Whereas he was prominently featured on every album cover at the start of his career in 2008, he all but faded into the background on »Fletcher Moss Park«. His last two albums, recorded as Matthew Halsall & The Gondwana Orchestra, feature abstract colour patterns rather than band photos. »It was all about emphasising the collective,« Halsall explains. »›Into Forever‹ stands for much more than just me as a trumpeter. I don’t feel like I’m not featured on the record, even though I only play on two songs. I ended up writing all the songs and arrangements. I don’t have to carry a trumpet everywhere just to be featured. The music has to be able to breathe. Space is important.«
The new album »Into Forever«, and even more so its predecessor »When the World Was One«, reflect Halsall’s vision of spiritual jazz as played in the 1960s by Pharoah Sanders or Alice and John Coltrane. These are meditatively floating, hypnotic songs recorded with an octet of musician friends.
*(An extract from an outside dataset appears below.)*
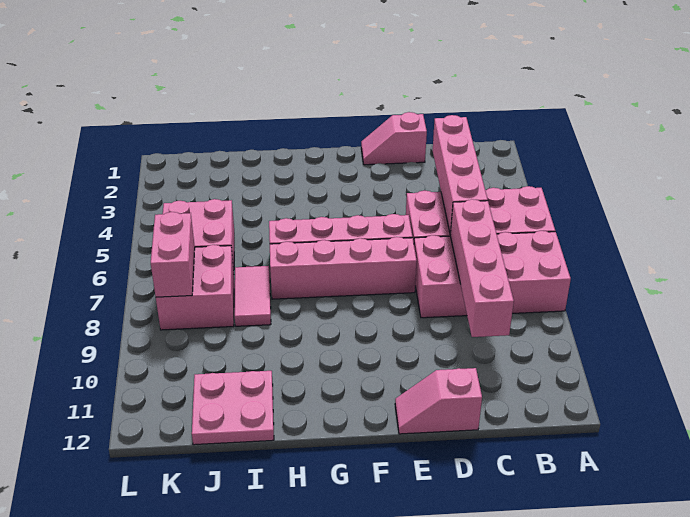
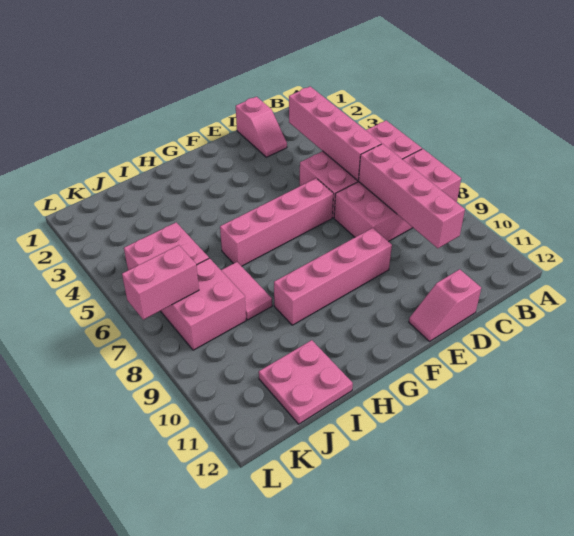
pink 1x2 slope [361,112,427,165] -> pink 1x2 slope turned to [236,97,287,157]
pink 1x4 brick [270,237,417,299] -> pink 1x4 brick moved to [274,228,392,325]
pink 1x2 brick [151,212,195,297] -> pink 1x2 brick turned to [122,245,199,320]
In addition to the Indian Bansuri bamboo flute, a harp and the Koto, a Japanese zither are also played. Music like a bath in lotus blossoms. For all its melodiousness, »Into Forever« is a little rougher around the edges, influenced by gospel, hard bop and soul. Halsall worked with vocalist Josephine Oniyama for the first time, who grounds the album with her magnificent soul voice.
»I want to leave something behind that will be around for hundreds of years. If the planet is still around then.« (Matthew Halsall)
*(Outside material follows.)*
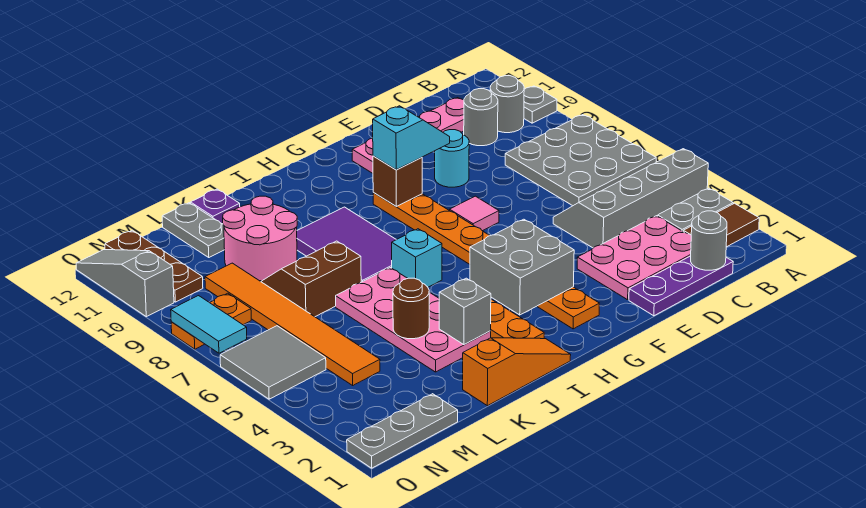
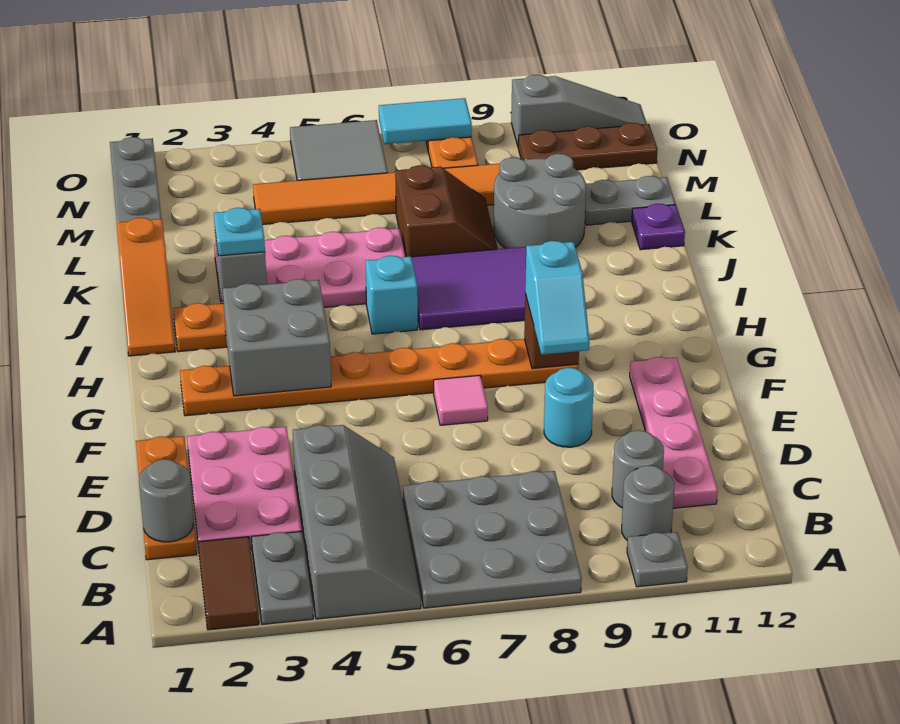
purple 1x3 plate [629,256,733,316] -> orange 1x3 plate [136,436,197,560]
none -> cyan 1x1 plate [214,208,265,256]
brown 1x1 round brick [393,278,429,339] -> none
pink 2x2 round brick [223,196,297,281] -> grey 2x2 round brick [494,154,586,248]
»I listen to all kinds of music, I’m a keen DJ and record collector,« says Halsall, sitting in a hotel bar in Hamburg. »I wanted to show what kind of music I make in a different way this time around. After five albums of instrumental jazz, I wanted to make a change and work with singers and classical musicians and challenge myself.«
Matthew Halsall grew up in Manchester and began playing the trumpet at the age of six after his parents regularly took him to big band concerts. He founded his own label, Gondwana Records, in 2008 to release his début album with his brother Daniel, who is responsible for design and the artwork. Apart from his own, there are only three other bands on the label.
»We only sign artists who really inspire us. I received 20 or 30 demos only the other day. There was some good stuff in there, but we license the music for 25 years. If something is going to last 25 years, I really have to look at it very closely. «Meanwhile, the best horse in the stable is GoGo Penguin, a piano trio in the mighty EST tradition, whose commercial success will help fund future Gondwana releases.
Halsall speaks enthusiastically of other artists and role models. He recruited drummer Luke Flowers from the Cinematic Orchestra, whose »Ode To The Big Sea« he likes to cover with his own orchestra. Earlier this year, he released true-to-the original versions of Alice Coltrane’s »Journey In Satchidananda« and »Blue Nile« on a 12-inch, which quickly sold out. »Those were two of the most important songs I’ve ever heard that gave me direction and an idea of who I was spiritually and musically. And this is now my thank you.«
While in Hamburg, Halsall has played two concerts at the Überjazz Festival at the former Kampnagel machine factory, first as a quintet and the next evening with a seven-piece ensemble, not including a four-piece string ensemble. The audience receives the concert rapturously, but the disappointment is great when the encore has to be skipped due to time constraints. But Halsall’s focus is clear: »A concert is a beautiful memory for some people, but for me the focus is always on making great records. I want to leave something behind that will be around for hundreds of years. If the planet is still around then.
Incidentally, the name of his record label, Gondwana, refers to a prehistoric supercontinent that at the time included South America, Africa and India. But the trumpeter’s mother also owned a furniture shop with the same name for several decades. The Halsall brothers continue the Gondwana family tradition. Only not with chaise longues, but with jazz.